> _Textausschnitt_
* * * * * * *

Der Eros. Wenn man von ihm getroffen wird, ist man verloren. © It’s No Game under cc

Wie damals und dort so unterliegen die Liebesbeziehungen in der heutigen Zeit einem Wandel. Kann man absehen, wohin die Reise geht?

Liebe ist heute einerseits omnipräsent. In Filmen, Serien, Büchern, aber auch in unseren privaten Gesprächen und Träumen dreht sich vieles um die Liebe. Das ist nicht neu, denn die Liebe ist ein Dauerbrenner in den Künstn der Welt. In unserer Zeit wird der Fokus oft auf neue Formen der Liebe gelegt und heiß diskutiert. Für die einen eine lange überfällige Überwindung letzter gesellschaftlicher Schranken, für andere ein Affront und eine Verrücktheit, die als zerstörerisch oder pervers empfunden wird.

Auch bei der Überwindung von Grenzen, die die heteronormative Gesellschaft setzt, geht es um Liebe. Nämlich um den Wunsch nach Anerkennung, dass eine Liebe, die nicht den bei uns üblichen Mustern entspricht, dennoch echte Liebe ist und nicht ein Modell zweiter Klasse oder gar pathologisch. Ein kontrovers und emotional diskutiertes Thema in das Weltbilder und Selbstbilder einfließen, wie auch bei anderen Themen. Um zu sehen, wohin die Reise vielleicht geht, ist es gut zu wissen, wo sie her kommt.

* * * * * * *

> _Vorliegende Zeilen_
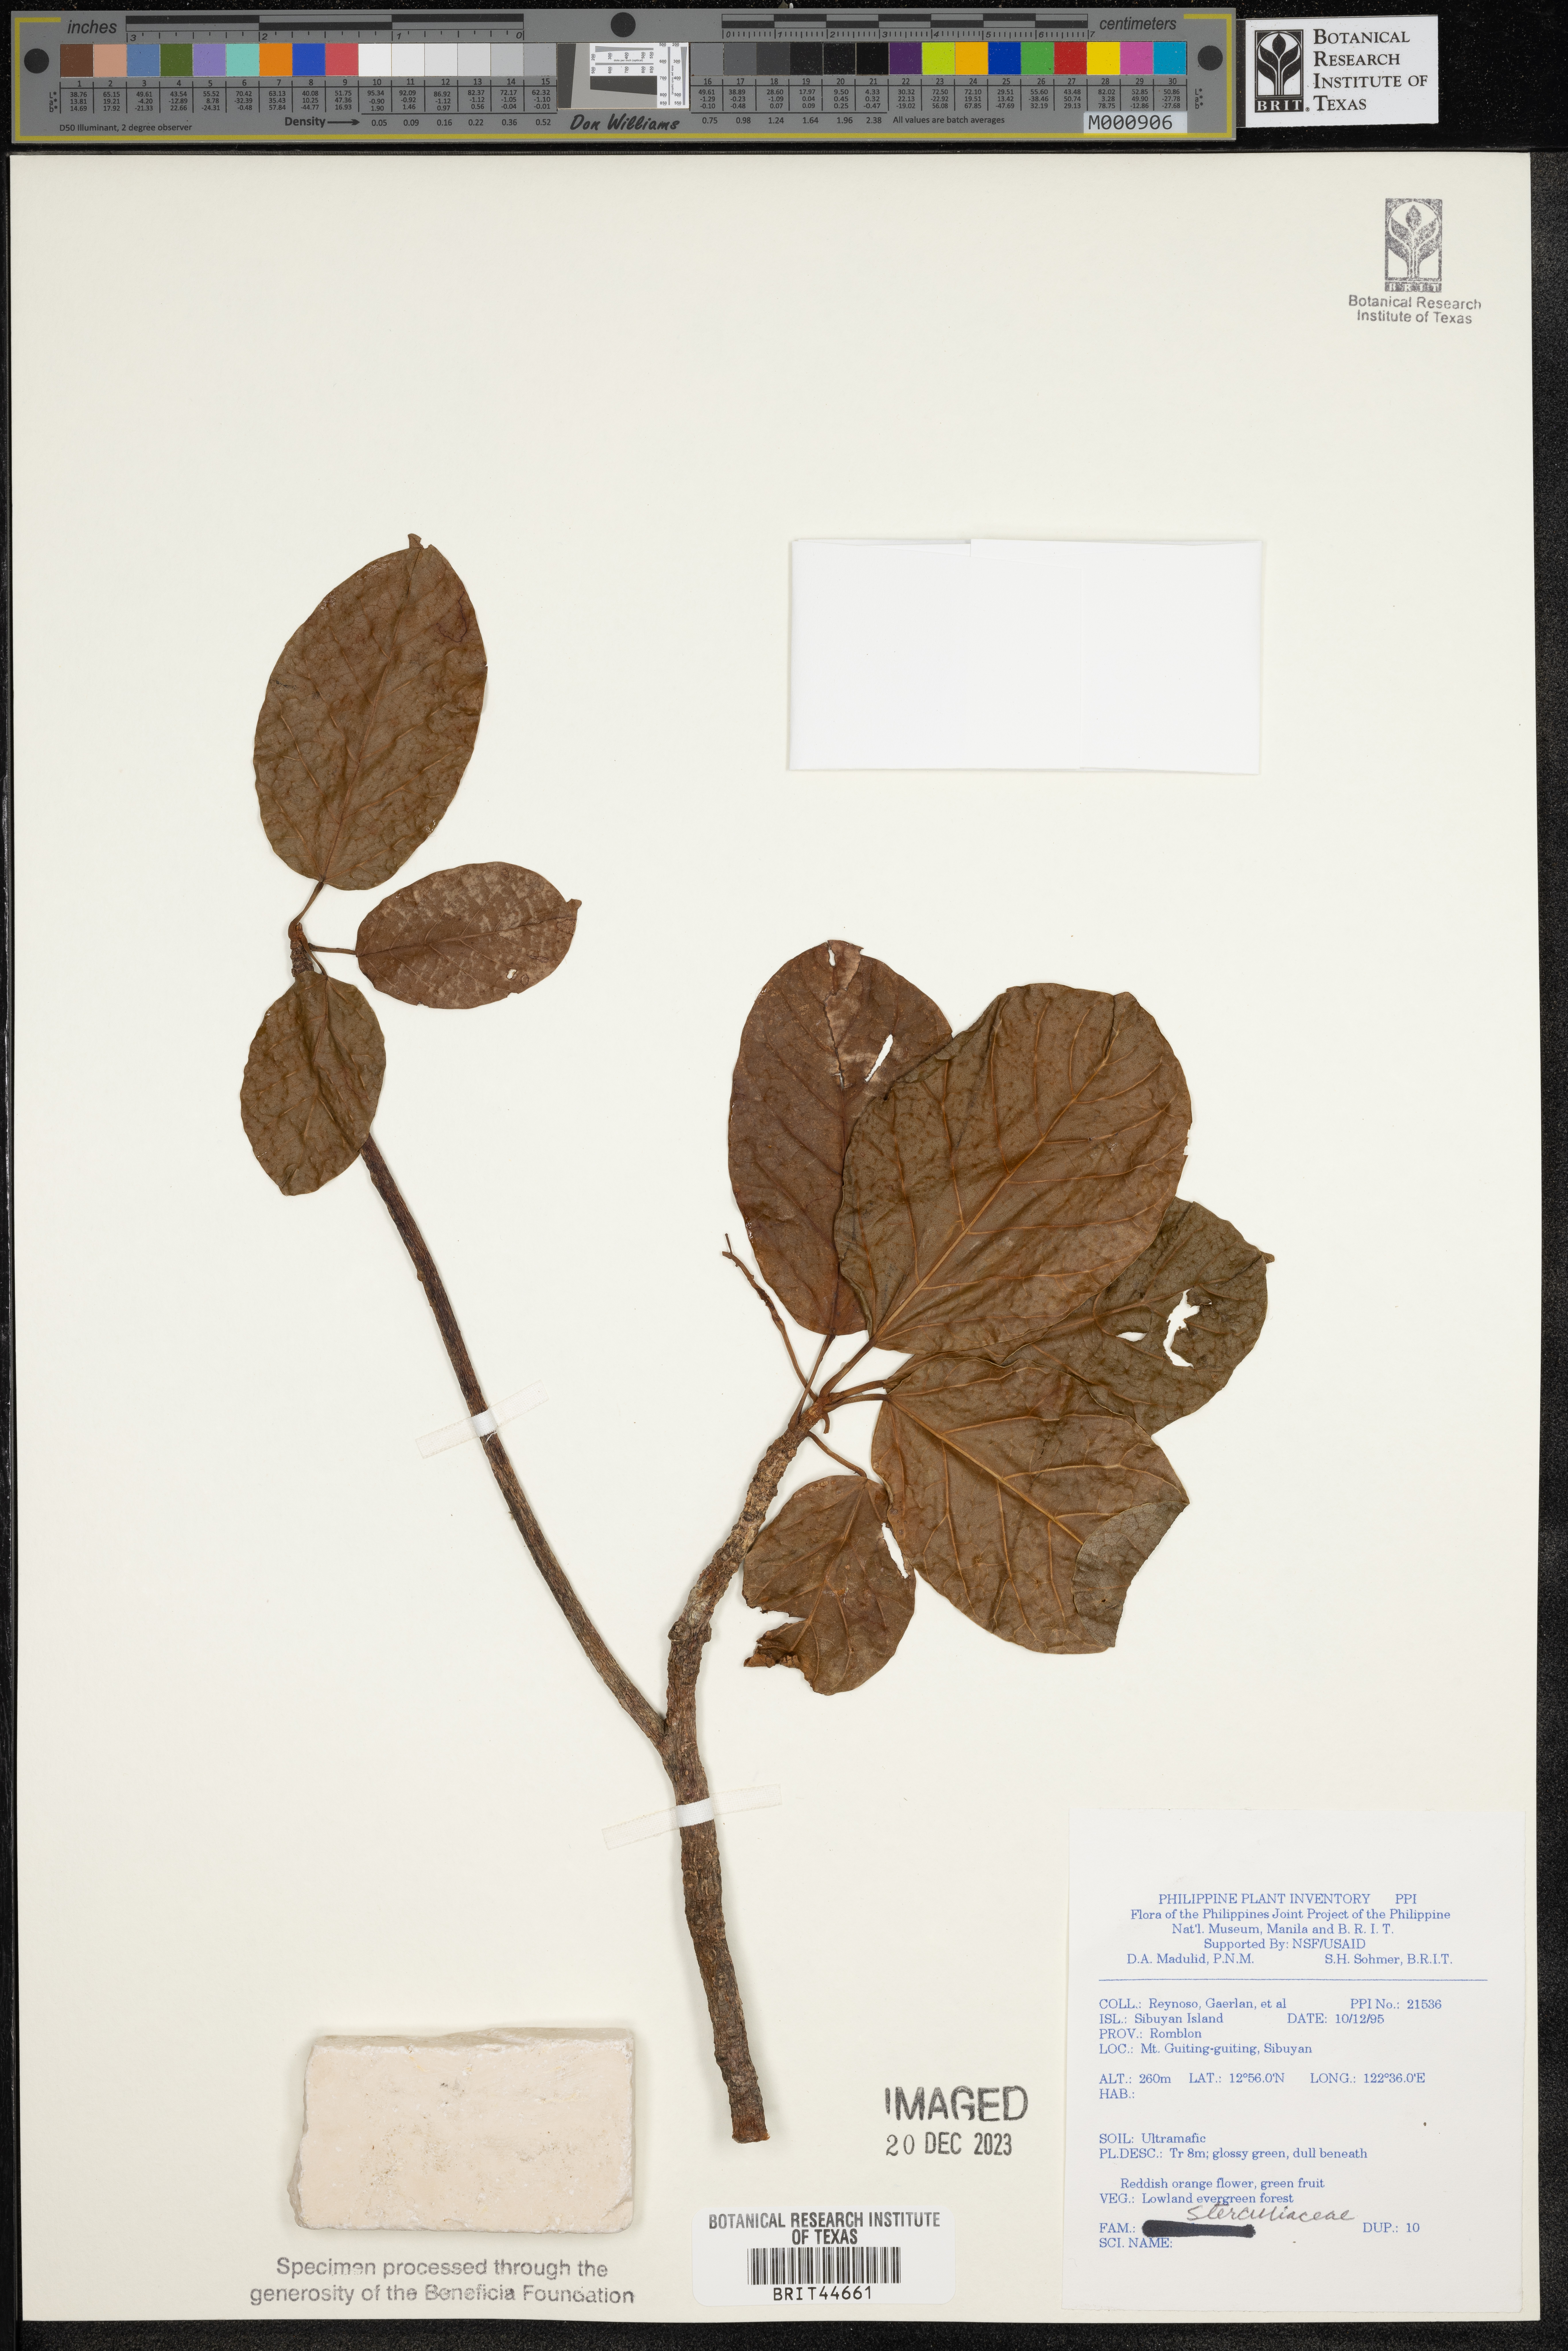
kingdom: Plantae
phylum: Tracheophyta
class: Magnoliopsida
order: Malvales
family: Sterculiaceae
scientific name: Sterculiaceae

* * * * * * *

> _Deine Aufgabe_
Wo ist die Liebe laut dem Textausschnitt über Liebesbeziehungen heute überall präsent?

> _Die Antwort_
In Filmen, Serien und Büchern, aber auch in privaten Gesprächen und Träumen.